Zoals je je kunt verstappen,
zo kun je je verlezen. Een uitgekauwd voorbeeld is ‘bommelding’ – een woord dat
sinds het personage
van Marten Toonder nooit meer hetzelfde is geworden. Ik snap alleen niet
dat die verlezing blijft domineren. Je kunt er kennelijk niet op trainen,
terwijl er wel het een en ander met enkels en voeten zal zijn te doen waardoor het
verstappen zelfs over eieren minder vaak gebeurt.
Een soortgelijk probleem
heb ik bij ‘afdeklappen’, dat dus tot het eind van mijn tijden onopgelost zal
blijven, alsof ik het elke keer voor het eerst tref. Dat verbaast me, hoewel ik
me allerminst slimmer acht dan een ezel. Mij verbaast de koppigheid waarmee mijn
lichaam steeds voorrang geeft aan de verkeerde betekenis. Alsof in het eend-konijnplaatje
slechts één mogelijkheid telt.
Op de grens van verschrijven en verspreken bevindt zich voor
mij de voornaam van Laurence Sternes legendarische
hoofdpersoon uit de achttiende eeuw. Ik had ooit een wetenschappelijkachtig
opstel al bijna ingestuurd toen ik ontdekte dat hij geen Tristan heette, maar
Tristram. Er moet een legende
zijn voorgedrongen die zo’n tien eeuwen ouder was; bovendien had zich in mijn
omgeving een
tijdschrift met die naam opgehouden. Toch verleent deze vanzelfsprekende
verschrijving me een cultuurhistorisch cachet dat ik niet verdien. De titel van
Sternes roman was ook eindeloos vaak mijn blik gepasseerd, ik had het boek gelezen,
dus de verdringing van de correcte naam moet ultrakrachtig zijn geweest.

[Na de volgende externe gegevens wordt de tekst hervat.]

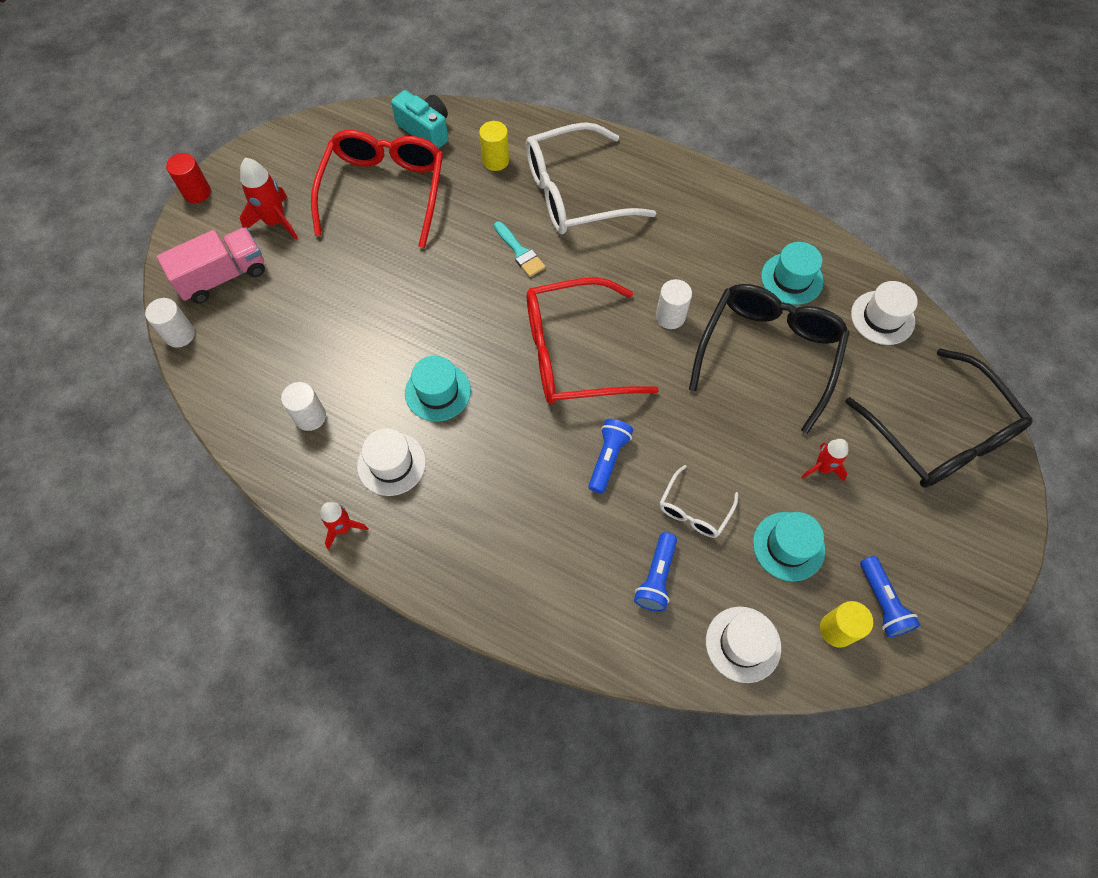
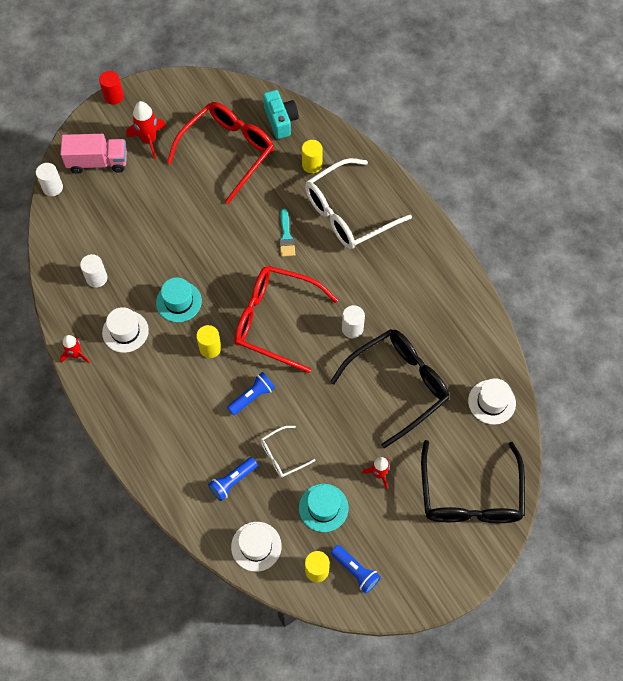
camera: 30 degrees right, 0 degrees up
(515, 427) = (210, 348): none -> yellow cylinder
(574, 193) = (348, 213): white glasses -> white glasses turned 45 degrees counterclockwise
(792, 279) = (450, 345): turquoise hat -> none
(882, 602) = (355, 571): blue flashlight -> blue flashlight turned 60 degrees counterclockwise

Het kan dat ik onbewust geen tongbreker wenste binnen te
laten: spreek ‘Tristram’ maar eens netjes op zijn oer-Hollands uit en herhaal deze
sport na een paar glazen alcohol. De naam past bij dit vroegexperimentele boek
waar zelfs het voorwoord niet aan het begin staat. (Ad ten Bosch, die de
vertaling uitgaf in 1990, heeft verteld dat boekhandelaren exemplaren
terugstuurden, overtuigd misdrukken te hebben gekregen. Zelf was hij er ook
maar over in kennis gesteld door de vertalers, aan wie hij zo praktisch was een computer cadeau
te doen zodat de kans op zetfouten slonk.)
Recenter brak de
punt van mijn rode potlood in Robbert Tilli’s boek Koos. Het verhaal van de manager van Herman Brood. De eerste ontmoeting
met Nina Hagen werd gememoreerd: ‘Herman kon meteen goed met haar
opschieten; er was echt een klik tussen die twee.’ Hoewel ik best geporteerd
ben voor het idee dat de mens een koffer is, leek me hier dat het click moet zijn, in het vermoeden van
een connectivity die eventueel met de
linkermuisknop kan worden bevestigd. Toch gaf zowel de adviesdienst van Onze Taal als het Verwarwoordenboek van Jan
Renkema geen uitsluitsel. En Van Dale
blijkt pas in oktober 2018 het lemma click
te hebben toegevoegd, met als verbijsterende uitleg: ‘klik3 (2)’. De
muis voert vervolgens linea recta naar:
gevoel
dat je bij elkaar past, op één lijn zit, echt contact met elkaar hebt
≈ match
• een klik hebben, voelen met iem.
Maar hoe zit het met
verhaspelde afkortingen? Ik weet nog pijnlijk precies dat we een paar van die efficiënte
dingen zelflerend moesten ontdekken op de lagere school. In een verhaaltje over
een slang duidde ik de frase ‘m.a.w. hij’, na interpretatie en heroverweging, als
‘met aroma wilde hij’. Ik kon niet geloven dat dit niet klopte. En ‘aroma’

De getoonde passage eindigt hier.